The concept of internalized homophobic being externalized as body horror—vomiting bloody hardware and bulging stomachs that immediately recall Alien and its chestburster—is a great one, both transformative events that leave their mark on an individual, figuratively and literally. And Closet Monster is consistent in its adoration of the genre it uses to explore Oscar’s coming-of-age: a young Oscar walks around with a wooden stake, his talking pet hamster (voiced by Isabella Rossellini of all people) is named Buffy, and he aspires to be a horror make-up artist and photographer. Even the actors who play his parents will be familiar to those fond of horror and sci-fi television (Warehouse 13’s Joanne Kelly and Hannibal’s Aaron Abrams).

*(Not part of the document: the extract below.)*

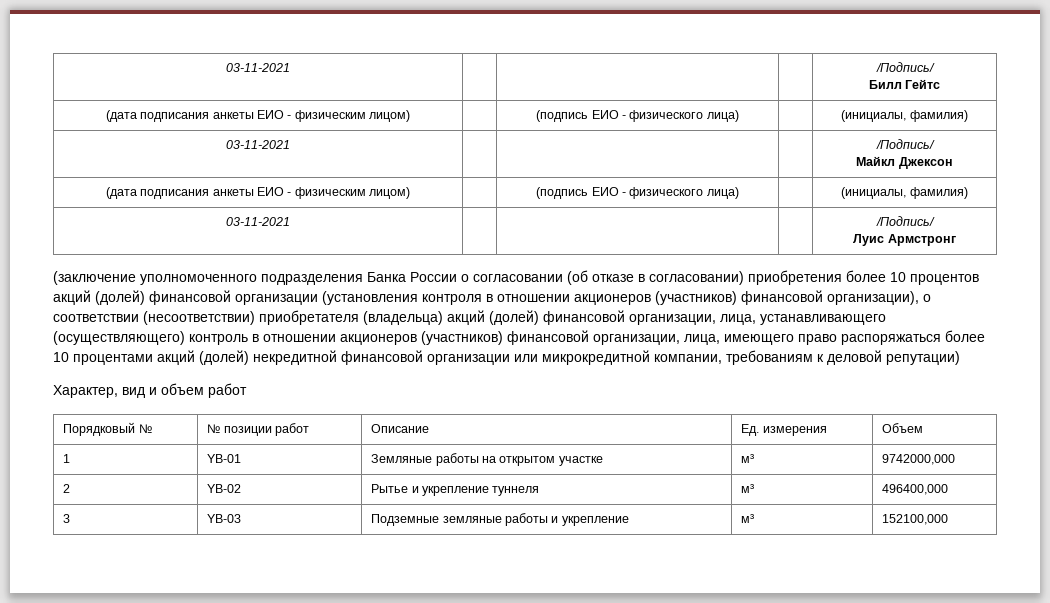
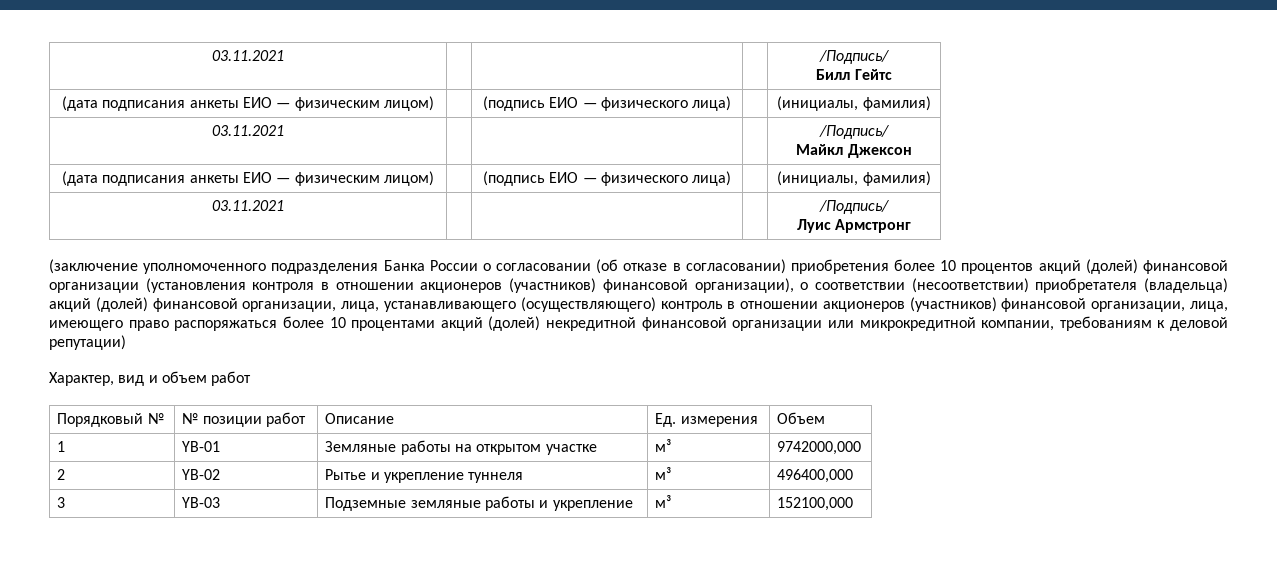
[226,63,290,72] 03-11-2021 -> [212,50,284,61] 03.11.2021
[287,110,411,122] [536,110,739,122] [841,110,968,122] [226,140,290,149] - физическим лицом) | | (подпись ЕИО - физического лица) | | (инициалы, фамилия) // 03-11-2021 -> [276,96,434,111] [482,96,732,111] [777,96,931,111] [212,125,284,136] — физическим лицом) | | (подпись ЕИО — физического лица) | | (инициалы, фамилия) // 03.11.2021
[287,187,411,199] [536,187,739,199] [841,187,968,199] [226,217,290,226] - физическим лицом) | | (подпись ЕИО - физического лица) | | (инициалы, фамилия) // 03-11-2021 -> [276,171,434,186] [482,171,732,186] [777,171,931,186] [212,200,284,211] — физическим лицом) | | (подпись ЕИО — физического лица) | | (инициалы, фамилия) // 03.11.2021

But for all its love of horror, fantasy, and science fiction, it’s a film that’s surprisingly grounded in the reality of what it’s like to deal with the expectations of the world around you when they’re in direct contrast with what you’re feeling. Dunn and cinematographer Bobby Shore focus on depicting a level of intimacy that works beautifully, often allowing the viewer to understand what’s going through Oscar’s mind through visuals. It moves comfortably and confidently between loud, colorful sequences and quiet moments between family, some of which will be eerily familiar to every queer person who ever had masculinity thrust upon them without question.
In its approach to teenage sexuality and frustration, Gregg Araki is an easy influence to draw. Much of what makes Closet Monster work is its electric nature, with the uncertainty of queerness and all that baggage that comes with it working as a loaded gun. There’s a spontaneity to sensuality that moves through its every frame and the performances come across as naturally as can be, with Jessup keeping every moment—as ridiculous as some might seem—grounded. And in a similar way to Xavier Dolan’s earlier films, Stephen Dunn captures longing and sexual discovery with an aesthetic overload.
Almost as though in direct companionship with Heartbeats—which amusingly enough features Schneider’s older brother Niels Schneider as a similarly ambiguous object of interest —Dunn also utilizes color and music (Michael Gordon, Princess Century, Light Asylum, Ladytron all feature on the amazing soundtrack) to its fullest potential, though with a little less precision and coldness than Dolan. The sensation of a first kiss is one of the most impressive scenes the film boasts, dripping with arousal as the sound fades and the moment of spit-swapping intercut with a reversed video of water splashing against rocks.
“Am I a bad person?” Oscar asks at one point and, as heavy-handed as it might sound, it’s a question of self-loathing that many young queer people have had to ask themselves. Though the film arguably doesn’t allow its body horror strand to reach its fullest potential (and its last moments feel a little too clean-cut for its own good), Closet Monster still proves itself as an exciting debut. It’s sleek and cool to its very core, with editing that mirrors the anxieties of its protagonist with confidence, resulting in a work of art that gives every horror-loving queer kid who ever hated themselves a Boyhood of their very own.
Directed by Stephen Dunn; written by Stephen Dunn; starring Connor Jessup, Aaron Abrams, Joanne Kelly, Isabella Rossellini, Aliocha Schneider, and Sofia Banzhaf; 90 minutes.
Closet Monster will be playing in Miami during the MiFo LGBT Film Festival on Saturday, April 23rd, at 10:00 p.m. at Regal Cinemas South Beach. Strand has not announced theatrical distribution outside of festivals yet.